In the past decade, investigations into the physiological roles of nitric oxide, NO, have expanded to nitroxyl, its one-electron reduced form. The study of nitroxyl, NO-/HNO, is complicated by its short lifetime in solution due to rapid dimerization and reactivity with other small molecules. Nitroxyl can be stabilized by coordination to a metal ion. The HNO adduct of myoglobin (Mb-HNO) is one of about a dozen known transition metal HNO complexes. Mb-HNO is the only long-lived nitroxyl adduct (t1/2 ∼ 6 months), which is stable in aqueous solutions.; The first chapter offers a detailed overview of the biological importance and reactivity of nitroxyl and a description, characterization, and electrochemistry of stable nitroxyl adducts.
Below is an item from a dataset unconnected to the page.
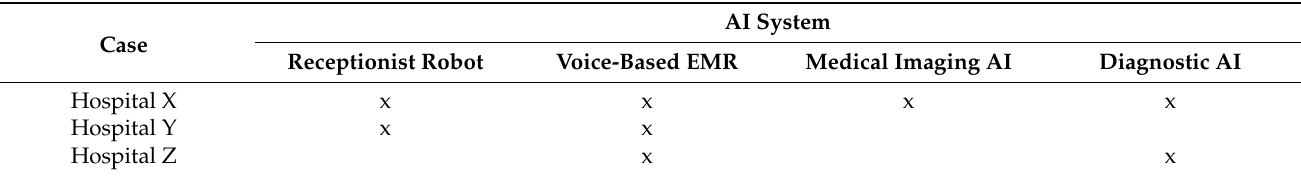
Table 1. Adopted artificial intelligence (AI) systems in the three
The synthesis and interaction of Mb with HNO is explored in the second chapter; a free HNO, generated in an aqueous solution is rapidly trapped by ferrous myoglobin as first demonstrated by time course NMR. The concentration profiles of the myoglobin species were analyzed by a unique spectral method from time course absorbance experiments and used to model competitive and noncompetitive reactions of Mb with HNO. The following order of increasing reaction rates with HNO was determined: Mb-FeII > Glutathione (GS) > Mb-FeIII ∼ Mb-HNO ∼ GS-NO. Based on the 1H NMR, EXAFS, and Resonance Raman data, the third chapter explores the unusual stability of the Mb-HNO adduct, which is found to be influenced by sterics of the active site, hydrogen bonding with His64 and pi-backbonding with the iron. The fourth chapter looks at reactivity of Mb-HNO which is followed by reactions with small molecules and by electrochemistry. In contrast to the reactivity of free HNO that reacts readily with nucleophiles, Mb-HNO does not undergo such reactions. Chapter five describes HNO adducts in other heme-HNO models, which include an oligopeptide (MP-11), chemically substituted myoglobin (Mb-Ru), and an oxygen binding protein, LegHb, along with some complications associated with their isolation. Finally, deuterium exchange of the myoglobin HNO adduct and its pKa determinations by 1H NMR and UV-Vis spectroscopy are illustrated in Chapter 6.